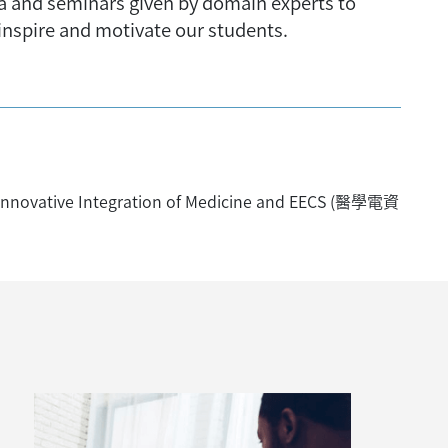
ea and seminars given by domain experts to
 inspire and motivate our students.
nnovative Integration of Medicine and EECS (醫學電資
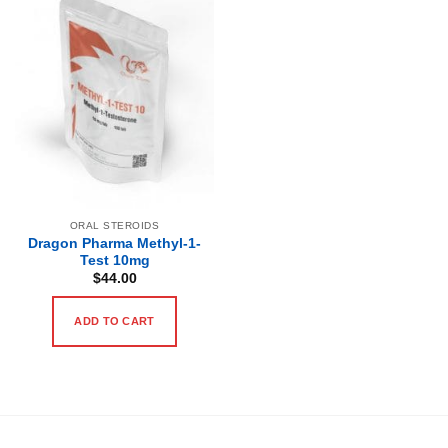
ORAL STEROIDS
Dragon Pharma Methyl-1-
Test 10mg
$
44.00
ADD TO CART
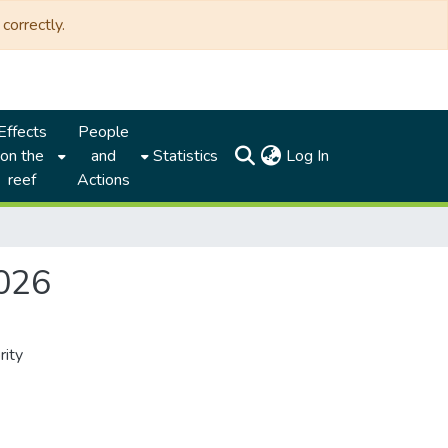
correctly.
Effects
People
(current)
on the
and
Statistics
Log In
reef
Actions
2026
rity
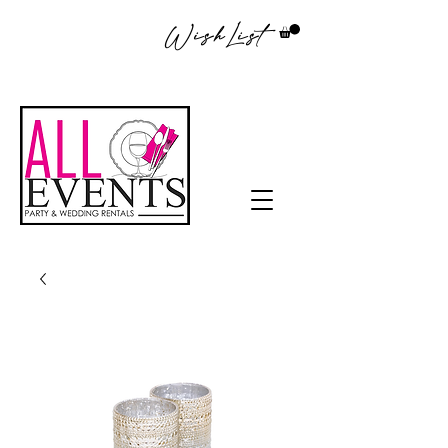
WishList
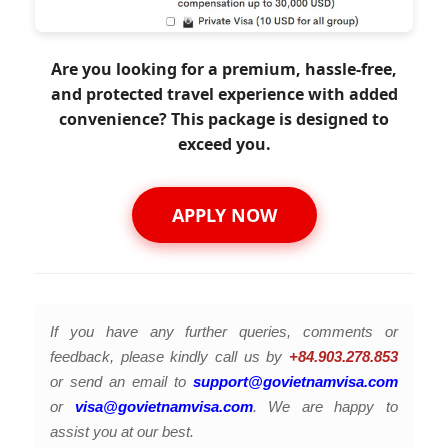
Are you looking for a premium, hassle-free,
and protected travel experience with added
convenience? This package is designed to
exceed you.
APPLY NOW
If you have any further queries, comments or
feedback, please kindly call us by
+84.903.278.853
or send an email to
support@govietnamvisa.com
or
visa@govietnamvisa.com
. We are happy to
assist you at our best.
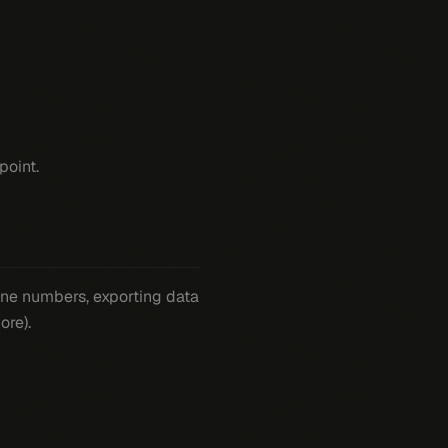
point.
hone numbers, exporting data
ore).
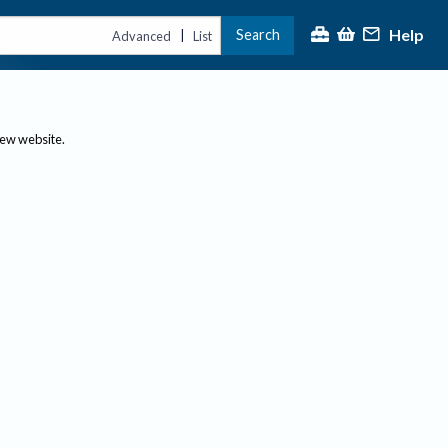
Help
Search
|
Advanced
List
new website.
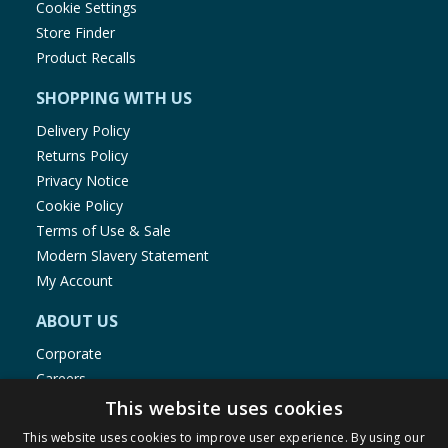
Cookie Settings
Store Finder
Product Recalls
SHOPPING WITH US
Delivery Policy
Returns Policy
Privacy Notice
Cookie Policy
Terms of Use & Sale
Modern Slavery Statement
My Account
ABOUT US
Corporate
Careers
Store Locator
This website uses cookies
Staff Portal
This website uses cookies to improve user experience. By using our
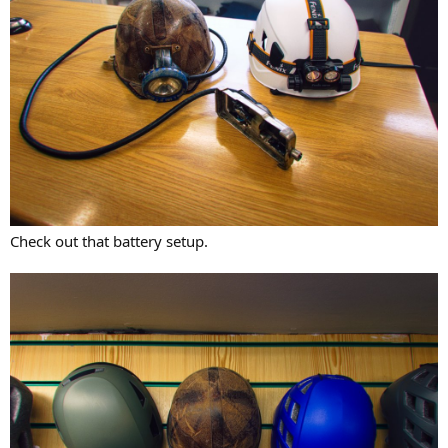
Check out that battery setup.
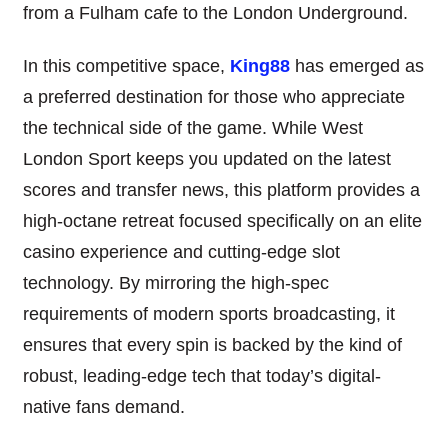
from a Fulham cafe to the London Underground.
In this competitive space,
King88
has emerged as
a preferred destination for those who appreciate
the technical side of the game. While West
London Sport keeps you updated on the latest
scores and transfer news, this platform provides a
high-octane retreat focused specifically on an elite
casino experience and cutting-edge slot
technology. By mirroring the high-spec
requirements of modern sports broadcasting, it
ensures that every spin is backed by the kind of
robust, leading-edge tech that today’s digital-
native fans demand.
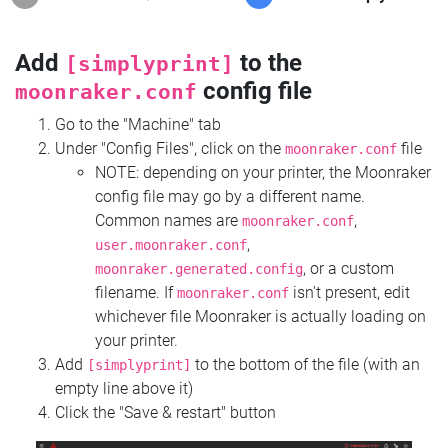
Add
to the
[simplyprint]
config file
moonraker.conf
Go to the "Machine" tab
Under "Config Files", click on the
file
moonraker.conf
NOTE: depending on your printer, the Moonraker
config file may go by a different name.
Common names are
,
moonraker.conf
,
user.moonraker.conf
, or a custom
moonraker.generated.config
filename. If
isn't present, edit
moonraker.conf
whichever file Moonraker is actually loading on
your printer.
Add
to the bottom of the file (with an
[simplyprint]
empty line above it)
Click the "Save & restart" button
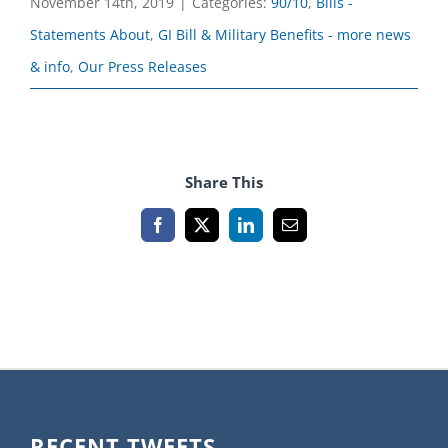
November 14th, 2019
|
Categories:
90/10
,
Bills -
Statements About
,
GI Bill & Military Benefits - more news
& info
,
Our Press Releases
Share This
Facebook
X
LinkedIn
Email
RECENT TWEETS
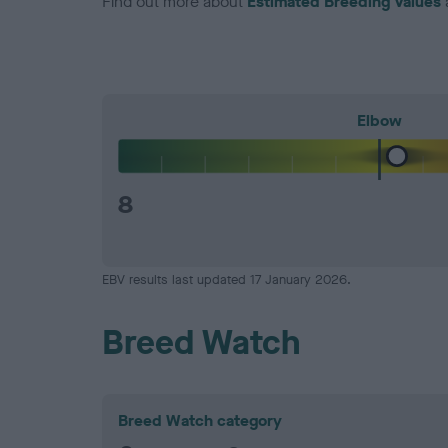
Find out more about
Estimated Breeding Values
Elbow
8
EBV results last updated 17 January 2026.
Breed Watch
Breed Watch category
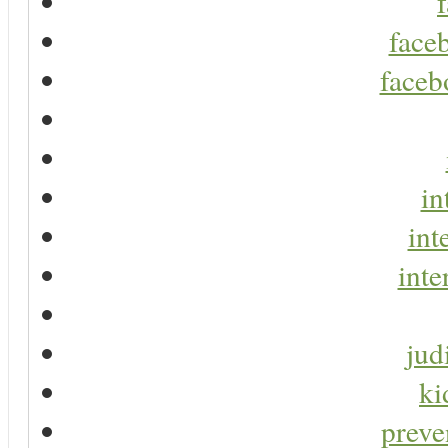
faceb
faceb
in
int
inte
jud
ki
preve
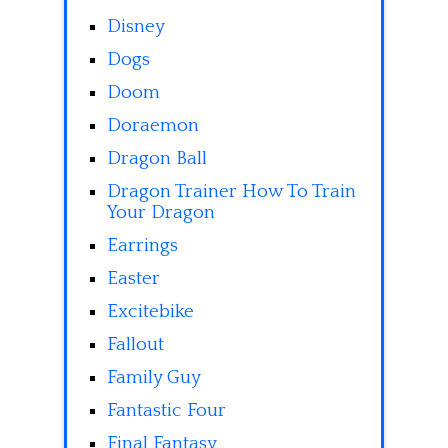
Disney
Dogs
Doom
Doraemon
Dragon Ball
Dragon Trainer How To Train
Your Dragon
Earrings
Easter
Excitebike
Fallout
Family Guy
Fantastic Four
Final Fantasy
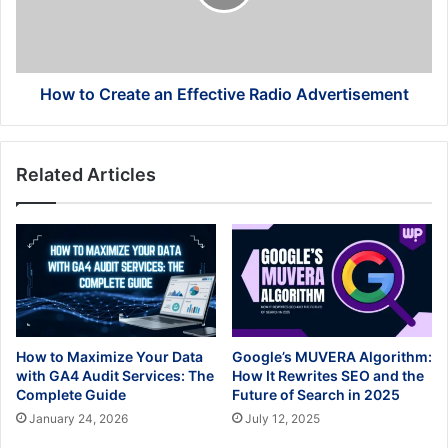
Radio
Advertisement
How to Create an Effective Radio Advertisement
Related Articles
How to Maximize Your Data
Google’s MUVERA Algorithm:
with GA4 Audit Services: The
How It Rewrites SEO and the
Complete Guide
Future of Search in 2025
January 24, 2026
July 12, 2025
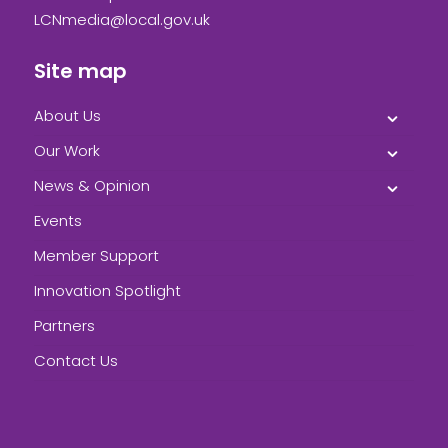
LCNmedia@local.gov.uk
Site map
About Us
Our Work
News & Opinion
Events
Member Support
Innovation Spotlight
Partners
Contact Us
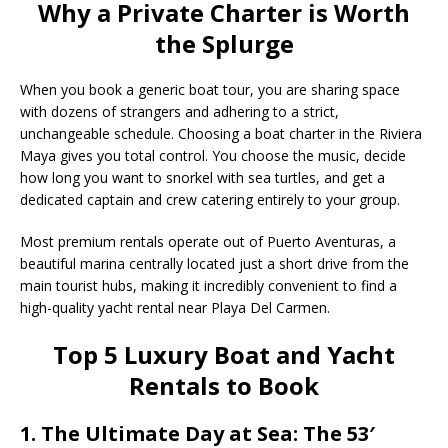
Why a Private Charter is Worth
the Splurge
When you book a generic boat tour, you are sharing space
with dozens of strangers and adhering to a strict,
unchangeable schedule. Choosing a boat charter in the Riviera
Maya gives you total control. You choose the music, decide
how long you want to snorkel with sea turtles, and get a
dedicated captain and crew catering entirely to your group.
Most premium rentals operate out of Puerto Aventuras, a
beautiful marina centrally located just a short drive from the
main tourist hubs, making it incredibly convenient to find a
high-quality yacht rental near Playa Del Carmen.
Top 5 Luxury Boat and Yacht
Rentals to Book
1. The Ultimate Day at Sea: The 53′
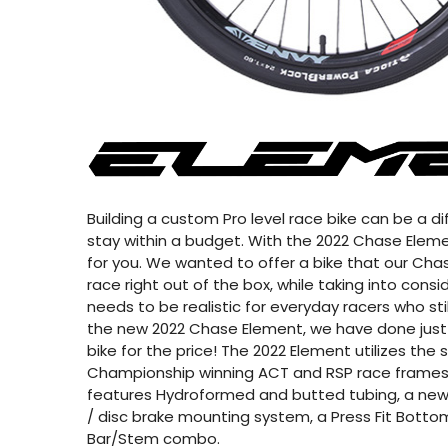
Building a custom Pro level race bike can be a diff
stay within a budget. With the 2022 Chase Elemen
for you. We wanted to offer a bike that our Chas
race right out of the box, while taking into cons
needs to be realistic for everyday racers who sti
the new 2022 Chase Element, we have done just 
bike for the price! The 2022 Element utilizes th
Championship winning ACT and RSP race frames
features Hydroformed and butted tubing, a new
/ disc brake mounting system, a Press Fit Bottom
Bar/Stem combo.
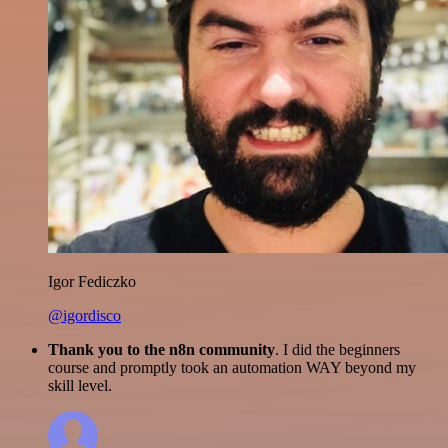
Igor Fediczko
@igordisco
Thank you to the n8n community
. I did the beginners
course and promptly took an automation WAY beyond my
skill level.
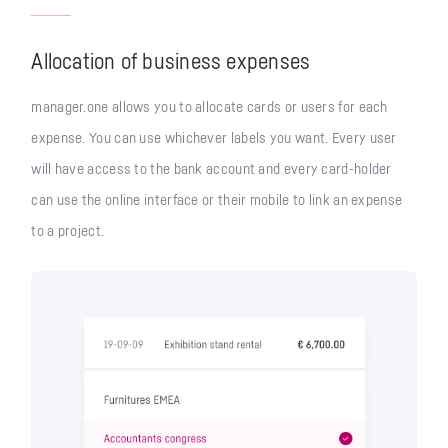
Allocation of business expenses
manager.one allows you to allocate cards or users for each
expense. You can use whichever labels you want. Every user
will have access to the bank account and every card-holder
can use the online interface or their mobile to link an expense
to a project.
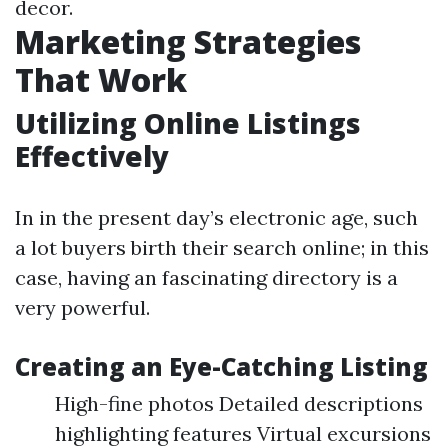
decor.
Marketing Strategies
That Work
Utilizing Online Listings
Effectively
In in the present day’s electronic age, such
a lot buyers birth their search online; in this
case, having an fascinating directory is a
very powerful.
Creating an Eye-Catching Listing
High-fine photos Detailed descriptions
highlighting features Virtual excursions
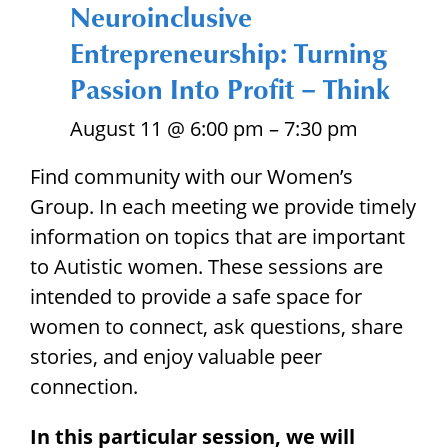
Neuroinclusive
Entrepreneurship: Turning
Passion Into Profit – Think
August 11 @ 6:00 pm
–
7:30 pm
Find community with our Women’s
Group. In each meeting we provide timely
information on topics that are important
to Autistic women. These sessions are
intended to provide a safe space for
women to connect, ask questions, share
stories,
and enjoy valuable peer
connection.
In this particular session, we will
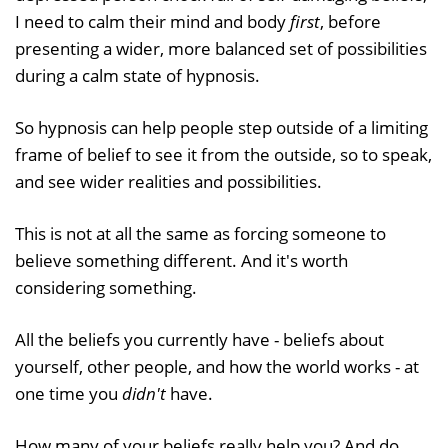
I need to calm their mind and body
first
, before
presenting a wider, more balanced set of possibilities
during a calm state of hypnosis.
So hypnosis can help people step outside of a limiting
frame of belief to see it from the outside, so to speak,
and see wider realities and possibilities.
This is not at all the same as forcing someone to
believe something different. And it's worth
considering something.
All the beliefs you currently have - beliefs about
yourself, other people, and how the world works - at
one time you
didn't
have.
How many of your beliefs really help you? And do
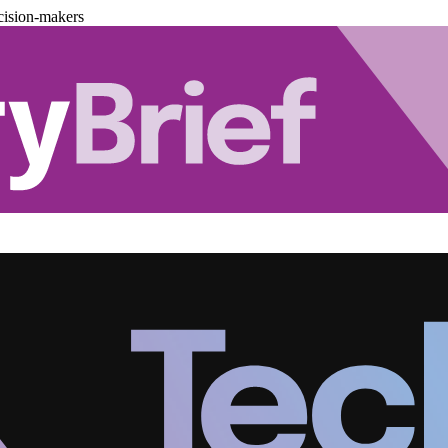
cision-makers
● ● ● ●
Directions for this task »
Within the entries, determine the count of lines containing the string "January" and output it alone.

Your solution »
2